Open access: who should pay?

It’s been great watching the open access (OA) debate slowly but completely transform over the last two years. Back when I started writing about OA, the big question was still whether or not the world should go that route at all. At times it has felt like a long, hard road from there to here, but we now live in a world where the US and UK governments have both officially declared their support for universal OA, and Europe’s Horizon 2020 research program will mandate OA, while the European Research Council strongly supports OA. The “whether to do OA” debate is over.

But the “how to do OA” debate rages on.

There are two principal approaches on the table, known as Gold and Green. Gold OA consists of publishing research articles in open-access journals. Green OA involves publishing in paywalled journals, but depositing the manuscripts in open repositories after an embargo, typically of 6 to 24 months. For a while, it seemed the UK government was committed to a Gold-first approach, but now it’s swinging back towards Green.

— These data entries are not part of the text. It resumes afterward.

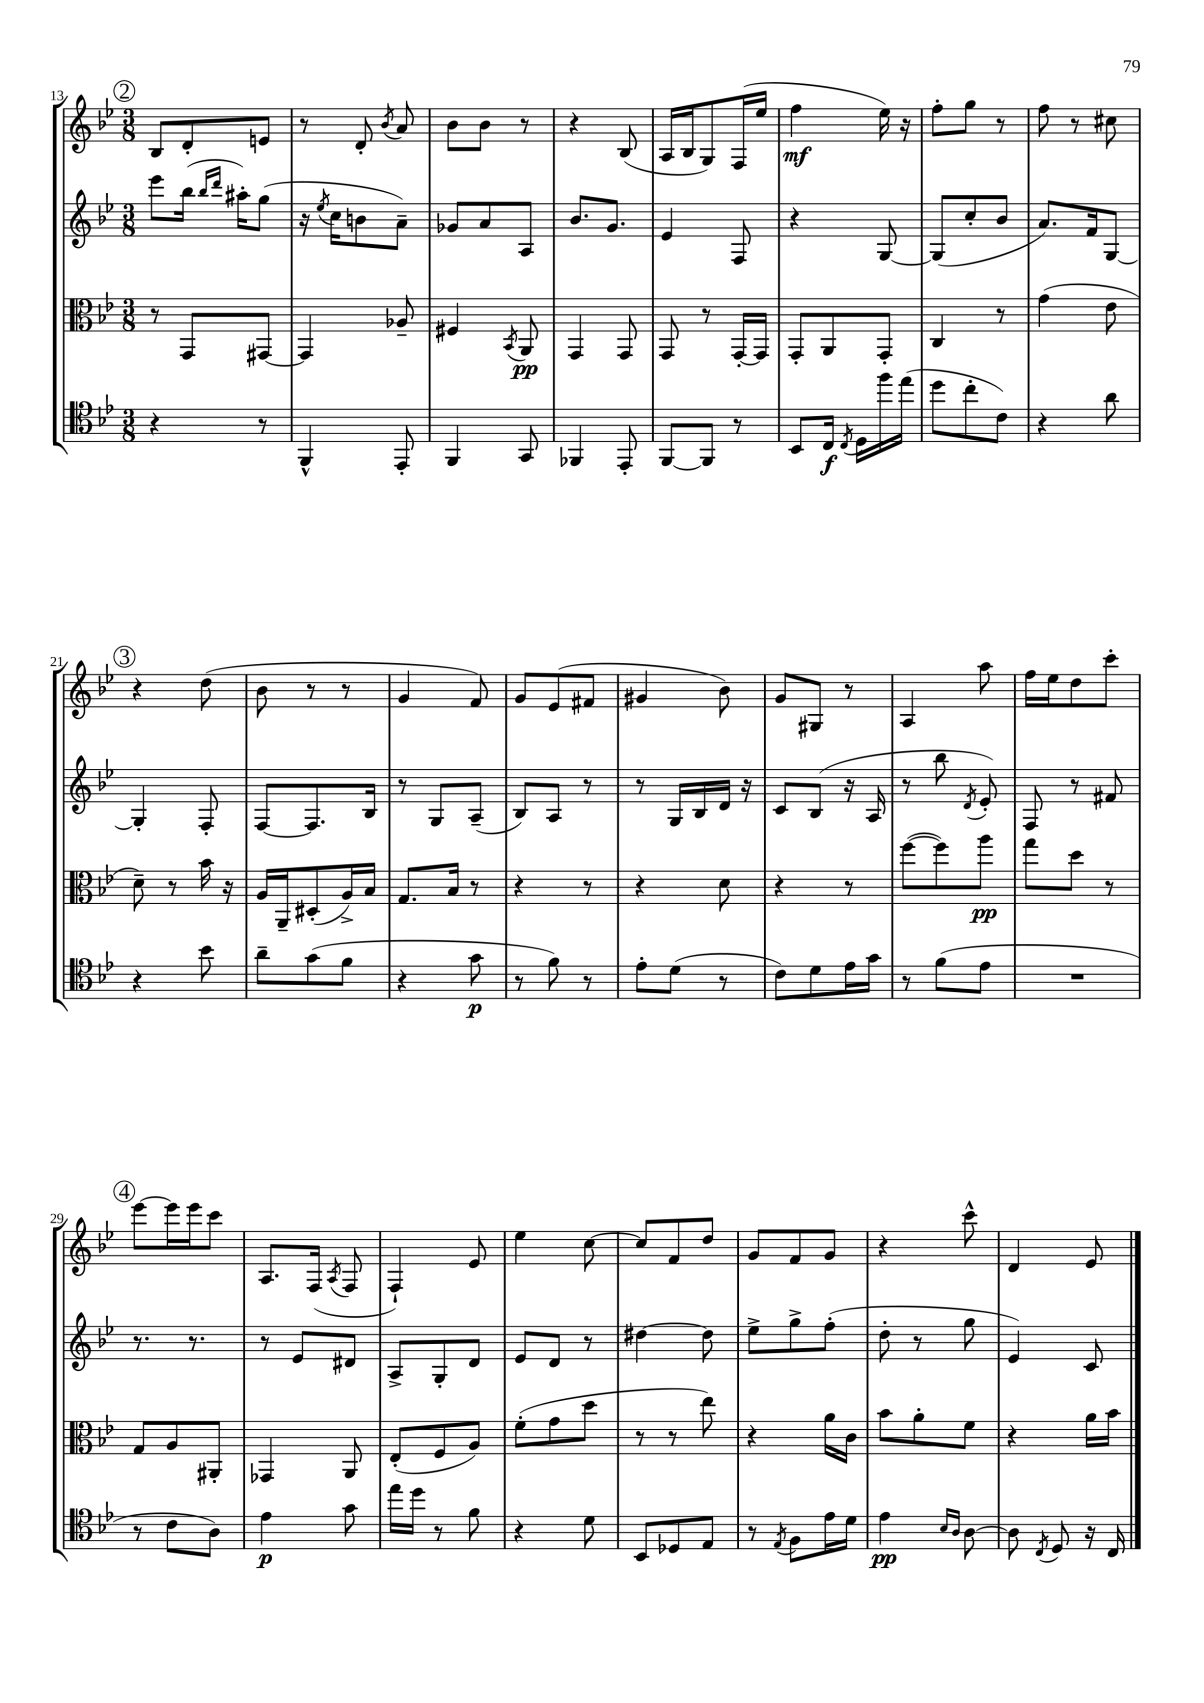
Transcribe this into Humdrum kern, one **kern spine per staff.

**kern	**kern	**kern	**kern
*staff4	*staff3	*staff2	*staff1
*clefC4	*clefC3	*clefG2	*clefG2
*k[b-e-]	*k[b-e-]	*k[b-e-]	*k[b-e-]
*M3/8	*M3/8	*M3/8	*M3/8
4r	8r	8eee-	8B-
.	8GG	(16bb-	8d'
.	.	16qqbb-	.
.	.	16qqddd	.
.	.	16aa#')	.
8r	[8GG#	(8gg	8e
=	=	=	=
4FF^^	4GG#]	16r	8r
.	.	8qee-	.
.	.	16cc	.
.	.	8b	8d'
.	.	.	8qb-
8EE-'	8A-~	8a~)	8a
=	=	=	=
4FF	4F#	8g-	8b-
.	.	8a	8b-
.	8qBB-	.	.
8GG	8AA	8A	8r
=	=	=	=
4FF-	4GG	8.b-	4r
.	.	8.g	.
8EE-'	8GG	.	(8B-
=	=	=	=
[8FF	8GG	4e-	16A
.	.	.	16B-
8FF]	8r	.	8G)
8r	[16GG'	8F	(16F
.	16GG]	.	16ee-
=	=	=	=
8BB-	8GG'	4r	4ff
16C	8AA	.	.
8qC	.	.	.
16D	.	.	.
16ff	8GG'	[8G	16ee-)
(16ee-	.	.	16r
=	=	=	=
8dd	4C	(8G]	8ff'
8cc'	.	8cc'	8gg
8c)	8r	8b-	8r
=	=	=	=
4r	(4g	8.a)	8ff
.	.	.	8r
.	.	16f	.
8a	8e-	[8G	8cc#
=	=	=	=
4r	8d~)	4G']	4r
.	8r	.	.
8b-	16b-	8F'	(8dd
.	16r	.	.
=	=	=	=
8a~	16A	[8F	8b-
.	16AA~	.	.
(8g	(8D#'	8.F]	8r
8f	16A^)	.	8r
.	16B-	16B-	.
=	=	=	=
4r	8.G	8r	4g
.	.	8G	.
.	16B-	.	.
8g	8r	(8A~	8f)
=	=	=	=
8r	4r	8B-)	8g
8f)	.	8A	(8e-
8r	8r	8r	8f#
=	=	=	=
8e-'	4r	8r	4g#
(8d	.	16G	.
.	.	16B-	.
8r	8d	16d	8b-)
.	.	16r	.
=	=	=	=
8c)	4r	8c	8g
8d	.	(8B-	8G#
16e-	8r	16r	8r
16g	.	16A	.
=	=	=	=
8r	([8ff	8r	4A
(8f	8ff])	8bb-	.
.	.	8qd	.
8e-	8aa	8e-')	8aa
=	=	=	=
4.r	8gg	8F	16ff
.	.	.	16ee-
.	8dd	8r	8dd
.	8r	8f#	8ccc'
=	=	=	=
8r	8G	8.r	[8eee-
8c	8A	.	16eee-]
.	.	8.r	16eee-
8A)	8AA#'	.	8ccc
=	=	=	=
4e-	4GG-	8r	8.A
.	.	8e-	.
.	.	.	(16F
.	.	.	8qA
8g	8AA	8d#	8F
=	=	=	=
16ee-	(8E-'	8A^	4F`)
16dd	.	.	.
8r	8F	8G'	.
8f	8A)	8d	8e-
=	=	=	=
4r	(8f'	8e-	4ee-
.	8g	8d	.
8d	8dd	8r	[8cc
=	=	=	=
8BB-	8r	[4dd#	8cc]
8D-	8r	.	8f
8E-	8ee-)	8dd#]	8dd
=	=	=	=
8r	4r	8ee-^	8g
8qE-	.	.	.
8F	.	8gg^	8f
16e-	16a	(8ff'	8g
16d	16c	.	.
=	=	=	=
4e-	8b-	8dd'	4r
.	8a'	8r	.
16qqB-	.	.	.
16qqA	.	.	.
[8A	8f	8gg	8ccc^^
=	=	=	=
8A]	4r	4e-)	4d
8qC	.	.	.
8D	.	.	.
16r	16a	8c	8e-
16C	16b-	.	.
==	==	==	==
*-	*-	*-	*-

The harsh reality behind publishing costs

The main argument for Green is that Gold is expensive. The Finch Report, which the UK government policy leaned heavily on, assumed average article processing charges (APCs) in the range £1500 – £2000 (about €1800 – €2400) – a heavy financial burden for research-intensive universities. It’s hardly surprising that a lot of people reacted by asking who is going to pay?

There are five things to say in response.

First, we must not let the sometimes vociferous Gold-vs.-Green debate mask the strong agreement throughout the community that OA is the only rational, ethical and cost-effective way for research to be disseminated. Everything else is detail in comparison.

Second, lots of subscription journals also charge authors: page charges are not uncommon, and extra fees for colour illustrations are ubiquitous. It can cost an author more to publish behind a paywall than openly.

Third, the cost estimates in the Finch Report are hugely inflated – perhaps because of the editorial involvement of publishers who want to set expectations in their favour. Research shows that the average APC of journals that charge them is only $906 (about £570 or €680) – about a third of the Finch report’s amount.

Fourth, most open-access journals don’t charge APCs at all: only about 29% charge a fee (although these journals account for about half of all OA articles). People often equate Gold OA with the payment of an APC – but it is not so.

Fifth, lots of journals that do charge APCs offer fee waivers for authors without access to publication funds. For example, PLOS has a no-questions-asked waiver policy, and BioMed Central lets you make a pre-submission waiver inquiry.

Putting all that together, it may not be surprising that though I’ve had articles published in half a dozen different open-access journals, I’ve yet to pay an APC.

Still, in a Gold OA world, some APCs will have to be paid, even if they’re mostly much less expensive than the Finch Report indicated. We can’t all take waivers.

Who should pay?

So where should the money come from?

There are three main options: block grants from funding bodies (as suggested by RCUK), money taken from grants (which would be increased accordingly) or library funds.

My own view is that at the moment we should be looking at the second option, transitioning to the third as funds are increasingly freed by the cancellation of expensive subscriptions. Block grants may be simpler to administrate, but they suffer from an important problem: when researchers use slush funds to pay APCs, they are insulated from the costs, and have no incentive to favour better value publishers. But when researchers are spending their own grant money, an efficient market in APCs will develop, rewarding the publishers who give the best value for money.

But the end-game has to be re-routing the money libraries currently spend on subscriptions. The average cost to the world of a paywalled paper is about €3700 (this figure stems from the STM Report for 2012, which reports a total subscription market worth €6.7 ($9.1) billion, publishing 1.8–1.9 million articles).

Once we stop pouring that money away every year, we can spend a tenth of it on Gold APCs, and invest the rest in infrastructure, staff and research.